About five days later Johnson submitted his full testimony to the committee, to be included on its website along with the statements of the other eight panelists. When it wasn’t posted, Johnson asked Lynn Parramore, editor of the Roosevelt Institute’s blog, to see what was up…

Finally, she was informed that the committee’s general counsel would not allow posting of the testimony because Johnson had not submitted it during the hearing. (Of course, since Johnson had been invited at the last minute it was impossible for him to fulfill this pointless requirement.) So you still can’t read Johnson’s prepared testimony at the committee website, but you can check it out on the Roosevelt Institute’s blog.

Meanwhile, Frank’s committee has put forth its “reform” bill. “Too tepid, too weak, too late,” Johnson says of the legislation. “Very industry influenced. We had a crisis and they are pandering to the perpetrators.”

Read the full gory details below.


An Object Lesson in Governmental Failure: Derivatives reform – Harper’s

Note: this post originally erroneously stated it was Simon Johnson and not Robert Johnson whose testimony was at issue.

Update: the testimony is now also embedded below for you to read.

Robert Johnson Financial Services testimony: 2009-10-07

  1. pebird says


    One reason I supported Obama over Clinton was that I felt that these “new progressives” needed to go through the political betrayal that many of us elders have experienced.

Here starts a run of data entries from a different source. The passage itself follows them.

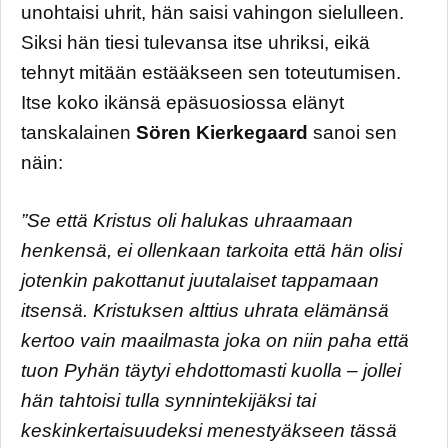
unohtaisi uhrit, hän saisi vahingon sielulleen.
Siksi hän tiesi tulevansa itse uhriksi, eikä
tehnyt mitään estääkseen sen toteutumisen.
Itse koko ikänsä epäsuosiossa elänyt
tanskalainen
Sören Kierkegaard
sanoi sen
näin:
”Se että Kristus oli halukas uhraamaan
henkensä, ei ollenkaan tarkoita että hän olisi
jotenkin pakottanut juutalaiset tappamaan
itsensä. Kristuksen alttius uhrata elämänsä
kertoo vain maailmasta joka on niin paha että
tuon Pyhän täytyi ehdottomasti kuolla – jollei
hän tahtoisi tulla synnintekijäksi tai
keskinkertaisuudeksi menestyäkseen tässä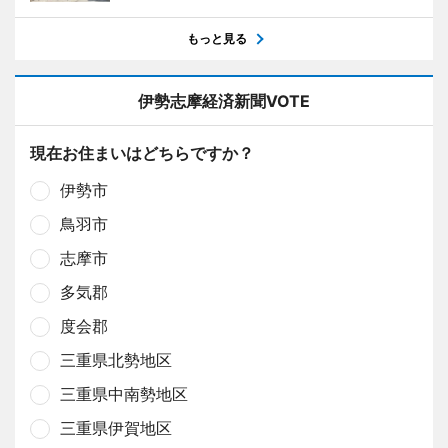
もっと見る
伊勢志摩経済新聞VOTE
現在お住まいはどちらですか？
伊勢市
鳥羽市
志摩市
多気郡
度会郡
三重県北勢地区
三重県中南勢地区
三重県伊賀地区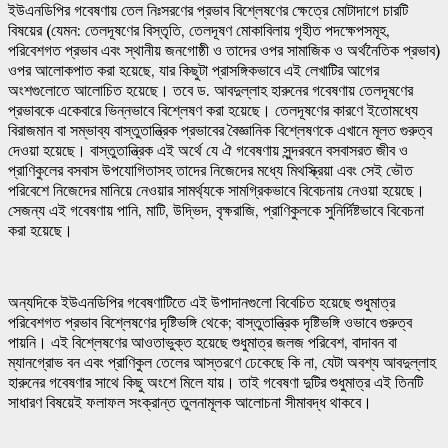
ইউএনডিপির গবেষণায় তেল নিঃসরণের প্রভাব বিশ্লেষণের ক্ষেত্রে মোটাদাগে চারটি
বিষয়ের (যেমন: তেলদূষণের বিস্তৃতি, তেলদূষণ মোকাবিলায় গৃহীত পদক্ষেপসমূহ,
পরিবেশগত প্রভাব এবং স্থানীয় জনগোষ্ঠী ও তাদের ওপর সামাজিক ও অর্থনৈতিক প্রভাব)
ওপর আলোকপাত করা হয়েছে, যার কিছুটা প্রাসঙ্গিকভাবে এই লেখাটির আগের
অংশগুলোতে আলোচিত হয়েছে। তবে ড. আবদুল্লাহ হারুনের গবেষণায় তেলদূষণের
প্রভাবকে একেবারে ভিন্নভাবে বিশ্লেষণ করা হয়েছে। তেলদূষণের কারণে ইতোমধ্যে
বিরাজমান বা সম্ভাব্য বাস্তুতান্ত্রিক প্রভাবের বৈজ্ঞানিক বিশ্লেষণকে এখানে মূলত গুরুত্ব
দেওয়া হয়েছে। বাস্তুতান্ত্রিক এই অর্থে যে ঐ গবেষণায় সুন্দরবনে বসবাসরত জীব ও
প্রাণিকুলের বসবাস উপযোগিতাসহ তাদের নিজেদের মধ্যে মিথস্ক্রিয়া এবং সেই ভৌত
পরিবেশে নিজেদের মানিয়ে নেওয়ার সামর্থ্যকে সামগ্রিকভাবে বিবেচনায় নেওয়া হয়েছে।
সেজন্য এই গবেষণায় পানি, মাটি, উদ্ভিদ, বৃক্ষরাজি, প্রাণিকুলকে সুনির্দিষ্টভাবে বিবেচনা
করা হয়েছে।
অন্যদিকে ইউএনডিপির গবেষণাটিতে এই উপাদানগুলো বিবেচিত হয়েছে শুধুমাত্র
পরিবেশগত প্রভাব বিশ্লেষণের দৃষ্টিভঙ্গি থেকে; বাস্তুতান্ত্রিক দৃষ্টিভঙ্গি ওভাবে গুরুত্ব
পায়নি। এই বিশ্লেষণের আওতাভুক্ত হয়েছে শুধুমাত্র জলজ পরিবেশ, বাদাবন বা
ম্যানগ্রোভ বন এবং প্রাণিকুল তেলের আস্তরণে ঢেকেছে কি না, যেটা অবশ্য আবদুল্লাহ
হারুনের গবেষণার সাথে কিছু অংশে মিলে যায়। তাই গবেষণা দুটির শুধুমাত্র এই তিনটি
সাধারণ বিষয়েই ফলাফল সংক্রান্ত তুলনামূলক আলোচনা সীমাবদ্ধ থাকবে।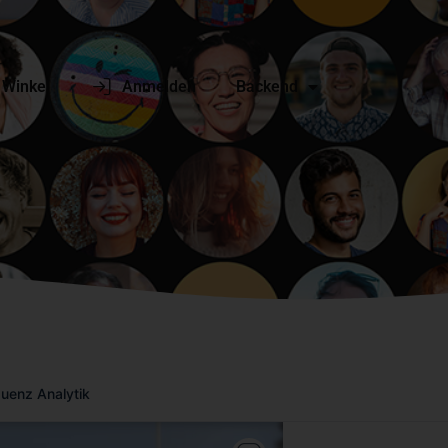
Winkel
Anmelden
Backend
quenz Analytik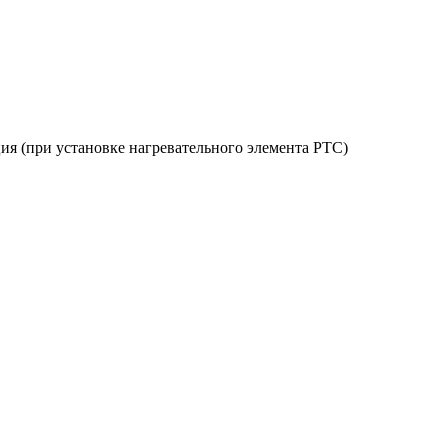
ия (при установке нагревательного элемента РТС)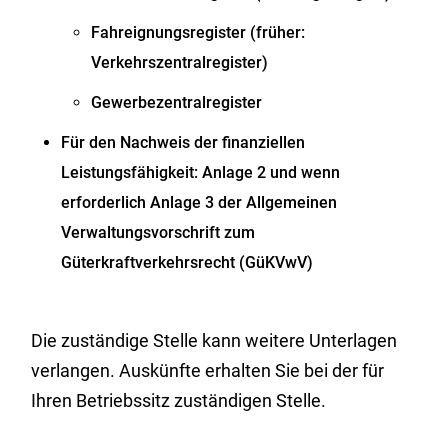
Fahreignungsregister
(früher:
Verkehrszentralregister)
Gewerbezentralregister
Für den Nachweis der finanziellen
Leistungsfähigkeit: Anlage 2 und wenn
erforderlich Anlage 3 der Allgemeinen
Verwaltungsvorschrift zum
Güterkraftverkehrsrecht (GüKVwV)
Die zuständige Stelle kann weitere Unterlagen
verlangen. Auskünfte erhalten Sie bei der für
Ihren Betriebssitz zuständigen Stelle.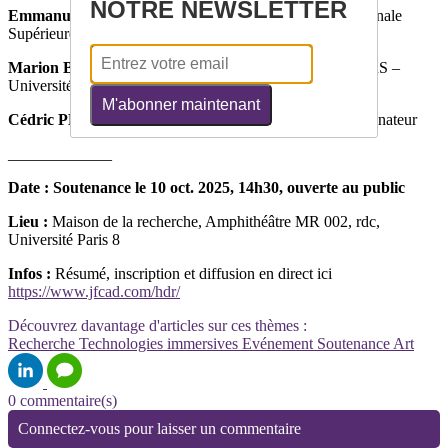
NOTRE NEWSLETTER
Emmanuel MAHE
, Directeur de Recherche, École Nationale
Supérieure des Arts Décoratifs, Examinateur
Marion BLONDEL
, Chargée de Recherche, HDR, CNRS –
Université Paris 8, Examinatrice
M'abonner maintenant
Cédric PLESSIET
, Professeur, Université Paris 8, Examinateur
_____________
Date : Soutenance le 10 oct. 2025, 14h30, ouverte au public
Lieu :
Maison de la recherche, Amphithéâtre MR 002, rdc,
Université Paris 8
Infos :
Résumé, inscription et diffusion en direct ici
https://www.jfcad.com/hdr/
Découvrez davantage d'articles sur ces thèmes :
Recherche
Technologies immersives
Evénement
Soutenance
Art
0 commentaire(s)
Connectez-vous pour laisser un commentaire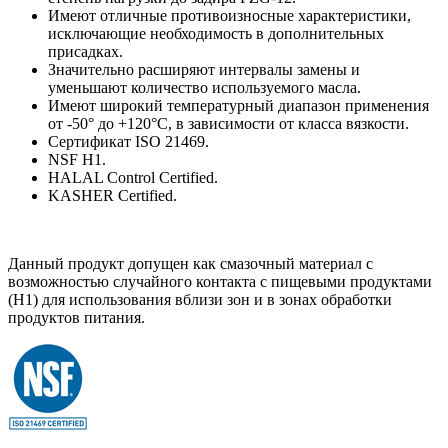
Имеют отличные противоизносные характеристики,
исключающие необходимость в дополнительных
присадках.
Значительно расширяют интервалы замены и
уменьшают количество используемого масла.
Имеют широкий температурный диапазон применения
от -50° до +120°C, в зависимости от класса вязкости.
Сертификат ISO 21469.
NSF H1.
HALAL Control Certified.
KASHER Certified.
Данный продукт допущен как смазочный материал с
возможностью случайного контакта с пищевыми продуктами
(Н1) для использования вблизи зон и в зонах обработки
продуктов питания.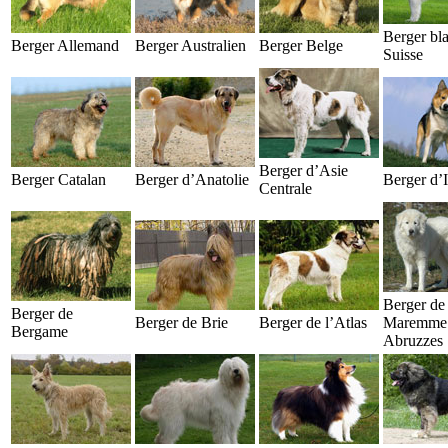
Berger bl
Berger Allemand
Berger Australien
Berger Belge
Suisse
Berger d’Asie
Berger Catalan
Berger d’Anatolie
Berger d’
Centrale
Berger de 
Berger de
Berger de Brie
Berger de l’Atlas
Maremme 
Bergame
Abruzzes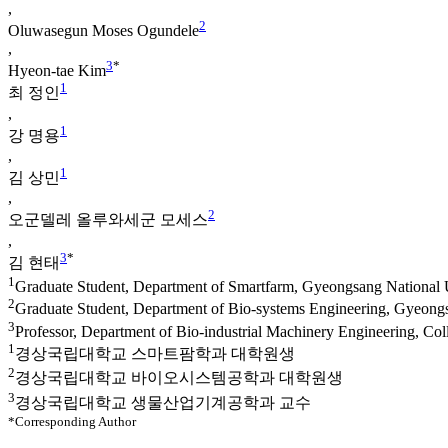
,
2
Oluwasegun Moses Ogundele
,
3
*
Hyeon-tae Kim
1
최 정인
,
1
강 명용
,
1
김 상민
,
2
오군델레 올루와세군 모세스
,
3
*
김 현태
1
Graduate Student, Department of Smartfarm, Gyeongsang National U
2
Graduate Student, Department of Bio-systems Engineering, Gyeongs
3
Professor, Department of Bio-industrial Machinery Engineering, Coll
1
경상국립대학교 스마트팜학과 대학원생
2
경상국립대학교 바이오시스템공학과 대학원생
3
경상국립대학교 생물산업기계공학과 교수
*Corresponding Author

If Clinton had won, she would have been the scapegoat of liberals and the new progressives would have lost the opportunity to learn this difficult lesson.

    Seeing the fundamental corruption in the system is eyeopening and wishing for a political superman is a hopeless fantasy.

    When straight-forward criticisms are expunged from the Congressional record by Democrats – maybe we will start to realize that the game is very different than we were led to believe.

    Happy Halloween

    1. Edward Harrison says

      It’s definitely more trick than treat this year. I too had expected more fundamental change. But when Obama picked Geithner and Summers, I knew where this was headed.